What is required: The range starts at the line containing "The picture is" and ends at the last line of the records below. Reproduce those lines exactly.

Source data:
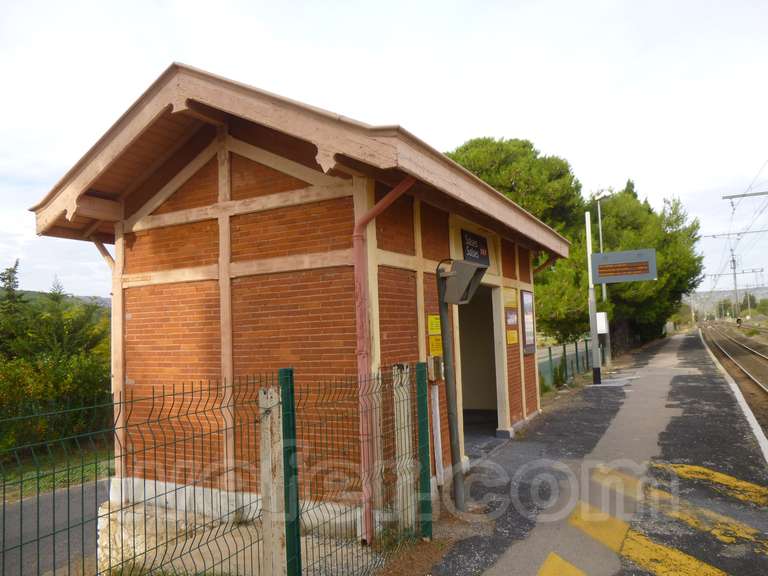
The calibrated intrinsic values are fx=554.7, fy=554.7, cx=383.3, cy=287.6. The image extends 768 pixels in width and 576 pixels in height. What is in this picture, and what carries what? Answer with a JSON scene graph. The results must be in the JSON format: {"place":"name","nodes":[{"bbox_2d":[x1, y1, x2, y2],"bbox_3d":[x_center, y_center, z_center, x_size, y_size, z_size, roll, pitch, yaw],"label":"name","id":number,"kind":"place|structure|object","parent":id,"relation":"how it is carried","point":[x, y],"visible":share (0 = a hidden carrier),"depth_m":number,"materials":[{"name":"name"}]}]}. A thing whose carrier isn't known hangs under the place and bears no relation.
{"place":"outdoors","nodes":[
{"label":"outdoors","id":0,"kind":"place"},
{"bbox_2d":[0,476,109,575],"label":"road","id":1,"kind":"structure","parent":0,"point":[64,494],"materials":[{"name":"grey asphalt"}]},
{"bbox_2d":[0,445,112,500],"label":"grass verge","id":2,"kind":"structure","parent":0,"point":[46,488],"materials":[{"name":"green plant"}]},
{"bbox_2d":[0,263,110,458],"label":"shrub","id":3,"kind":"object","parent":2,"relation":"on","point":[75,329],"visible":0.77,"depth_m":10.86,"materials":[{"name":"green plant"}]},
{"bbox_2d":[3,289,110,310],"label":"hill","id":4,"kind":"structure","parent":0,"point":[86,297],"materials":[{"name":"green plant"}]},
{"bbox_2d":[29,64,576,555],"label":"station building","id":5,"kind":"structure","parent":0,"point":[236,223],"visible":0.85,"depth_m":5.48,"materials":[{"name":"red brick"}]},
{"bbox_2d":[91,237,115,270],"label":"brace","id":6,"kind":"object","parent":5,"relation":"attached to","point":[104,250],"visible":0.26,"depth_m":6.48,"materials":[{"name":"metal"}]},
{"bbox_2d":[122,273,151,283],"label":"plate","id":7,"kind":"object","parent":5,"relation":"attached to","point":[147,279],"visible":0.95,"depth_m":6.01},
{"bbox_2d":[352,176,414,542],"bbox_3d":[0.046,0.528,4.674,0.530,3.118,0.349,-5,-5,43],"label":"drainpipe","id":8,"kind":"object","parent":5,"relation":"attached to","point":[358,246],"visible":0.78,"depth_m":4.77,"materials":[{"name":"red metal"}]},
{"bbox_2d":[427,314,440,333],"bbox_3d":[0.558,0.401,6.026,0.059,0.211,0.280,-4,-4,29],"label":"yellow sign","id":9,"kind":"object","parent":5,"relation":"attached to","point":[431,325],"visible":0.93,"depth_m":6.01,"materials":[{"name":"yellow"}]},
{"bbox_2d":[427,335,442,355],"bbox_3d":[0.568,0.625,6.037,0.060,0.219,0.279,-4,-4,29],"label":"yellow sign","id":10,"kind":"object","parent":5,"relation":"attached to","point":[439,347],"visible":0.78,"depth_m":6.02,"materials":[{"name":"yellow"}]},
{"bbox_2d":[427,356,443,381],"bbox_3d":[0.553,0.880,6.033,0.125,0.273,0.189,-4,-4,29],"label":"electrical box","id":11,"kind":"object","parent":5,"relation":"attached to","point":[436,358],"visible":0.95,"depth_m":5.97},
{"bbox_2d":[430,384,443,484],"bbox_3d":[0.560,1.532,5.810,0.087,1.101,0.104,-4,-4,29],"label":"white pipe","id":12,"kind":"object","parent":5,"relation":"attached to","point":[438,415],"visible":0.85,"depth_m":5.78,"materials":[{"name":"white plastic"}]},
{"bbox_2d":[461,228,489,265],"bbox_3d":[1.208,-0.502,7.310,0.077,0.438,0.867,-4,-4,29],"label":"station sign","id":13,"kind":"object","parent":5,"relation":"attached to","point":[474,250],"visible":0.78,"depth_m":7.26,"materials":[{"name":"black"}]},
{"bbox_2d":[456,282,505,442],"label":"doorway","id":14,"kind":"structure","parent":5,"relation":"in","point":[496,404],"depth_m":8.26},
{"bbox_2d":[503,287,516,305],"bbox_3d":[1.934,0.143,8.502,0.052,0.267,0.552,-4,-4,29],"label":"yellow sign","id":15,"kind":"object","parent":5,"relation":"attached to","point":[511,299],"visible":0.94,"depth_m":8.49,"materials":[{"name":"yellow"}]},
{"bbox_2d":[505,308,517,325],"bbox_3d":[1.895,0.446,8.192,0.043,0.249,0.491,-4,-4,29],"label":"sign","id":16,"kind":"object","parent":5,"relation":"attached to","point":[512,315],"visible":0.97,"depth_m":8.19,"materials":[{"name":"purple"}]},
{"bbox_2d":[506,330,517,344],"bbox_3d":[1.972,0.768,8.473,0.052,0.215,0.419,-4,-4,29],"label":"yellow sign","id":17,"kind":"object","parent":5,"relation":"attached to","point":[511,334],"visible":0.97,"depth_m":8.48,"materials":[{"name":"yellow"}]},
{"bbox_2d":[520,290,535,353],"bbox_3d":[2.361,0.553,9.052,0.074,1.031,0.656,-4,-4,29],"label":"notice board","id":18,"kind":"object","parent":5,"relation":"attached to","point":[527,299],"visible":0.95,"depth_m":9.00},
{"bbox_2d":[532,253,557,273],"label":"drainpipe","id":19,"kind":"object","parent":5,"relation":"attached to","point":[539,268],"visible":0.26,"depth_m":10.71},
{"bbox_2d":[0,0,767,301],"label":"sky","id":20,"kind":"structure","parent":0,"point":[469,129],"materials":[{"name":"white"}]},
{"bbox_2d":[414,331,767,575],"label":"platform","id":21,"kind":"structure","parent":0,"point":[687,352],"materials":[{"name":"grey asphalt"}]},
{"bbox_2d":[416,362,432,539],"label":"fence post","id":22,"kind":"object","parent":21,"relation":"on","point":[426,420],"visible":0.98,"depth_m":4.51,"materials":[{"name":"green metal"}]},
{"bbox_2d":[434,260,464,509],"bbox_3d":[0.641,0.864,5.381,0.306,2.396,0.302,-4,-4,29],"label":"metal pole","id":23,"kind":"object","parent":21,"relation":"on","point":[455,489],"visible":0.85,"depth_m":5.33,"materials":[{"name":"metal"}]},
{"bbox_2d":[442,259,487,304],"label":"monitor","id":24,"kind":"object","parent":23,"relation":"attached to","point":[473,271],"visible":0.98,"depth_m":5.00,"materials":[{"name":"grey"}]},
{"bbox_2d":[537,552,585,575],"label":"yellow marking","id":25,"kind":"object","parent":21,"relation":"on","point":[550,563],"visible":0.98,"depth_m":3.80,"materials":[{"name":"yellow paint"}]},
{"bbox_2d":[585,209,601,384],"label":"sign pole","id":26,"kind":"object","parent":21,"relation":"on","point":[593,355],"visible":0.89,"depth_m":13.94,"materials":[{"name":"metal"}]},
{"bbox_2d":[595,312,608,334],"bbox_3d":[6.066,1.012,15.482,0.387,0.625,0.387,-4,-4,29],"label":"white box","id":27,"kind":"object","parent":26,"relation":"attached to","point":[598,329],"visible":0.69,"depth_m":15.32,"materials":[{"name":"white"}]},
{"bbox_2d":[590,248,656,283],"bbox_3d":[5.585,-0.494,12.992,1.477,0.811,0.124,-4,-4,29],"label":"board","id":28,"kind":"object","parent":26,"relation":"attached to","point":[647,271],"visible":0.99,"depth_m":12.94,"materials":[{"name":"grey metal"}]},
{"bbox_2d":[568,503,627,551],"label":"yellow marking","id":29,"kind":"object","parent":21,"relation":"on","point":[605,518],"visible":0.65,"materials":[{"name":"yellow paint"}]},
{"bbox_2d":[594,191,611,364],"bbox_3d":[7.636,-0.306,19.259,0.538,6.198,0.554,-4,-4,29],"label":"lamp post","id":30,"kind":"object","parent":21,"relation":"on","point":[598,205],"visible":0.52,"depth_m":19.29,"materials":[{"name":"metal"}]},
{"bbox_2d":[541,504,730,575],"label":"yellow marking","id":31,"kind":"object","parent":21,"relation":"on","point":[552,554],"visible":0.97,"depth_m":4.03,"materials":[{"name":"yellow paint"}]},
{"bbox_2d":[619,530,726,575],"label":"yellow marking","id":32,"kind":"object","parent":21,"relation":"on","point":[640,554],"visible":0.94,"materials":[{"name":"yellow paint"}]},
{"bbox_2d":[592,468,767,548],"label":"yellow marking","id":33,"kind":"object","parent":21,"relation":"on","point":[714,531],"visible":0.93,"depth_m":4.30,"materials":[{"name":"yellow paint"}]},
{"bbox_2d":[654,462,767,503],"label":"yellow marking","id":34,"kind":"object","parent":21,"relation":"on","point":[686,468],"visible":0.95,"depth_m":5.50,"materials":[{"name":"yellow paint"}]},
{"bbox_2d":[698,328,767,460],"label":"white edge line","id":35,"kind":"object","parent":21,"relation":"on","point":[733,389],"visible":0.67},
{"bbox_2d":[683,286,767,314],"label":"hill","id":36,"kind":"structure","parent":0,"point":[767,296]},
{"label":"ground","id":37,"kind":"structure","parent":0},
{"bbox_2d":[0,259,26,337],"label":"tree","id":38,"kind":"object","parent":37,"relation":"on","point":[10,279],"visible":0.52,"depth_m":19.03,"materials":[{"name":"plant"}]},
{"bbox_2d":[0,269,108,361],"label":"tree","id":39,"kind":"object","parent":37,"relation":"on","point":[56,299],"visible":0.59,"depth_m":17.02,"materials":[{"name":"green plant"}]},
{"bbox_2d":[0,364,424,575],"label":"wire fence","id":40,"kind":"object","parent":37,"relation":"on","point":[183,392],"visible":0.97,"depth_m":3.05,"materials":[{"name":"metal"}]},
{"bbox_2d":[258,384,286,575],"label":"concrete post","id":41,"kind":"object","parent":37,"relation":"on","point":[277,417],"visible":0.91,"depth_m":3.11,"materials":[{"name":"beige concrete"}]},
{"bbox_2d":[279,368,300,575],"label":"fence post","id":42,"kind":"object","parent":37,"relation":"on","point":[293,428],"visible":0.97,"depth_m":3.11,"materials":[{"name":"green metal"}]},
{"bbox_2d":[391,364,414,528],"bbox_3d":[0.173,1.380,4.708,0.126,1.436,0.151,-4,-4,29],"label":"concrete post","id":43,"kind":"object","parent":37,"relation":"on","point":[403,436],"visible":0.77,"depth_m":4.66,"materials":[{"name":"grey concrete"}]},
{"bbox_2d":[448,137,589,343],"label":"tree","id":44,"kind":"object","parent":37,"relation":"on","point":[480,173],"visible":0.47,"depth_m":20.65,"materials":[{"name":"green plant"}]},
{"bbox_2d":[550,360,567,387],"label":"shrub","id":45,"kind":"object","parent":37,"relation":"on","point":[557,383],"visible":0.78,"depth_m":13.82,"materials":[{"name":"green plant"}]},
{"bbox_2d":[538,338,592,390],"bbox_3d":[5.186,2.161,15.906,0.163,1.176,7.531,-4,-4,29],"label":"green fence","id":46,"kind":"object","parent":37,"relation":"on","point":[576,346],"visible":0.44,"depth_m":15.96,"materials":[{"name":"green metal"}]},
{"bbox_2d":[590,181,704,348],"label":"tree","id":47,"kind":"object","parent":37,"relation":"on","point":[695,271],"visible":0.57,"depth_m":28.81,"materials":[{"name":"green plant"}]},
{"bbox_2d":[697,322,767,435],"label":"railway track","id":48,"kind":"structure","parent":37,"relation":"on","point":[760,365],"depth_m":21.15,"materials":[{"name":"brown metal"}]},
{"bbox_2d":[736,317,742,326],"label":"signal","id":49,"kind":"object","parent":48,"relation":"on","point":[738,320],"visible":0.93,"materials":[{"name":"black metal"}]},
{"bbox_2d":[730,248,740,322],"label":"catenary mast","id":50,"kind":"object","parent":37,"relation":"on","point":[733,262],"visible":0.8,"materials":[{"name":"grey metal"}]},
{"bbox_2d":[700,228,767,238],"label":"catenary arm","id":51,"kind":"object","parent":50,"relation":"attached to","point":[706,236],"visible":0.99,"depth_m":30.72},
{"bbox_2d":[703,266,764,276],"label":"catenary arm","id":52,"kind":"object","parent":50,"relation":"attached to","point":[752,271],"visible":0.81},
{"bbox_2d":[723,191,767,199],"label":"catenary arm","id":53,"kind":"object","parent":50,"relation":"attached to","point":[736,196],"visible":1,"depth_m":22.66},
{"bbox_2d":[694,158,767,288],"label":"overhead wires","id":54,"kind":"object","parent":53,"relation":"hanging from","point":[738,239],"visible":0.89,"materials":[{"name":"grey metal"}]},
{"bbox_2d":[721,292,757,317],"label":"tree","id":55,"kind":"object","parent":37,"relation":"on","point":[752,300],"visible":0.65,"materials":[{"name":"green plant"}]}
]}

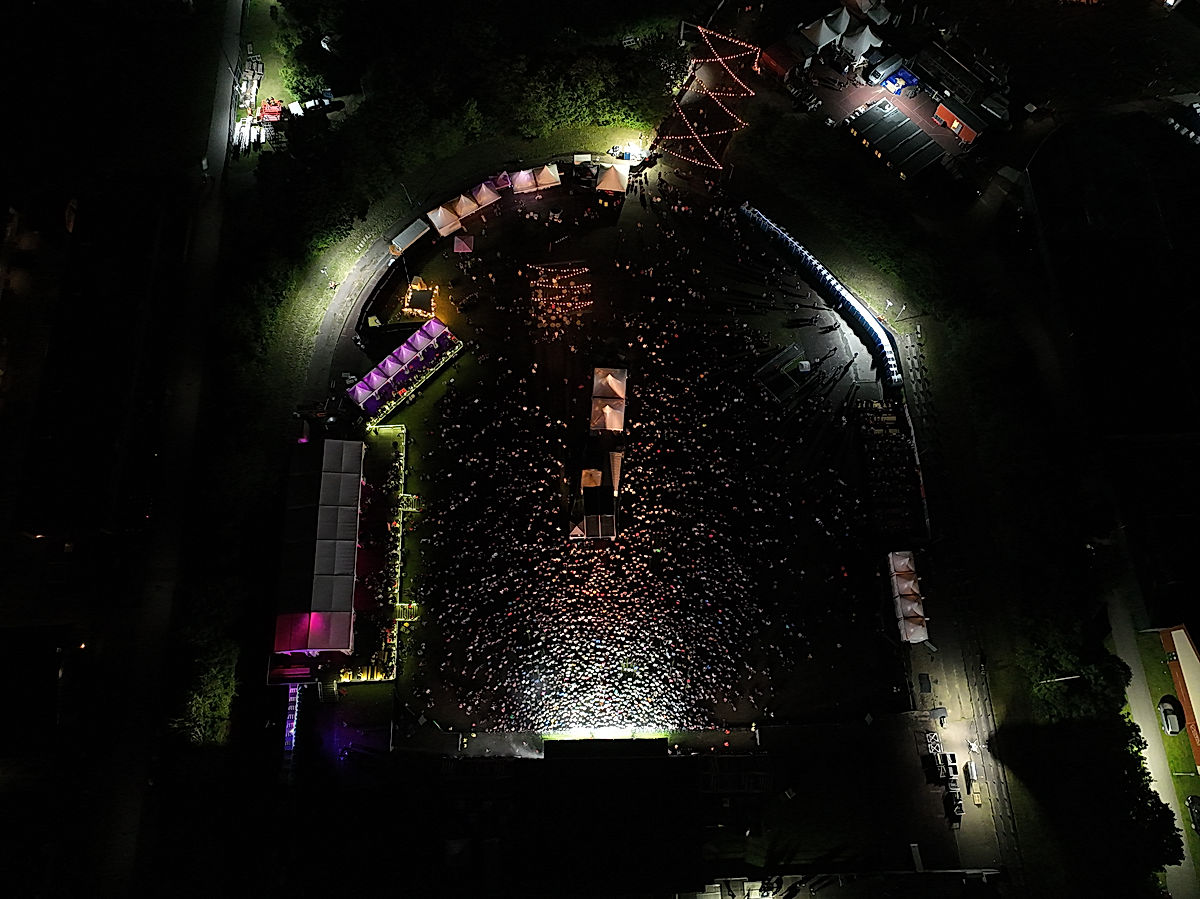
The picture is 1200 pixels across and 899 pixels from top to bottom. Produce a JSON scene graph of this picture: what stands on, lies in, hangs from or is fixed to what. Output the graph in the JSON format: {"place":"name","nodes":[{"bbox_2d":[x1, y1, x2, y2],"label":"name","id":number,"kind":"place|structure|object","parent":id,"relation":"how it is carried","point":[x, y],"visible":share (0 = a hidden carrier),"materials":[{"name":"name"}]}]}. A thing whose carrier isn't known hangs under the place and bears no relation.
{"place":"outdoors","nodes":[
{"label":"outdoors","id":0,"kind":"place"},
{"bbox_2d":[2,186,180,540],"label":"building","id":1,"kind":"structure","parent":0,"point":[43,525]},
{"bbox_2d":[90,1,246,896],"label":"road","id":2,"kind":"structure","parent":0,"point":[219,149],"materials":[{"name":"grey concrete"}]},
{"bbox_2d":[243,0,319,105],"label":"lawn","id":3,"kind":"structure","parent":0,"point":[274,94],"materials":[{"name":"green plant"}]},
{"bbox_2d":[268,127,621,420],"label":"path","id":4,"kind":"structure","parent":0,"point":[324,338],"materials":[{"name":"grey asphalt"}]},
{"bbox_2d":[433,739,759,898],"label":"stage","id":5,"kind":"structure","parent":0,"point":[555,744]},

Solution for this task:
The picture is 1200 pixels across and 899 pixels from top to bottom. Produce a JSON scene graph of this picture: what stands on, lies in, hangs from or is fixed to what. Output the graph in the JSON format: {"place":"name","nodes":[{"bbox_2d":[x1, y1, x2, y2],"label":"name","id":number,"kind":"place|structure|object","parent":id,"relation":"how it is carried","point":[x, y],"visible":share (0 = a hidden carrier),"materials":[{"name":"name"}]}]}. A thing whose carrier isn't known hangs under the place and bears no relation.
{"place":"outdoors","nodes":[
{"label":"outdoors","id":0,"kind":"place"},
{"bbox_2d":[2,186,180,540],"label":"building","id":1,"kind":"structure","parent":0,"point":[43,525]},
{"bbox_2d":[90,1,246,896],"label":"road","id":2,"kind":"structure","parent":0,"point":[219,149],"materials":[{"name":"grey concrete"}]},
{"bbox_2d":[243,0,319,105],"label":"lawn","id":3,"kind":"structure","parent":0,"point":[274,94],"materials":[{"name":"green plant"}]},
{"bbox_2d":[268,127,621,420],"label":"path","id":4,"kind":"structure","parent":0,"point":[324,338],"materials":[{"name":"grey asphalt"}]},
{"bbox_2d":[433,739,759,898],"label":"stage","id":5,"kind":"structure","parent":0,"point":[555,744]},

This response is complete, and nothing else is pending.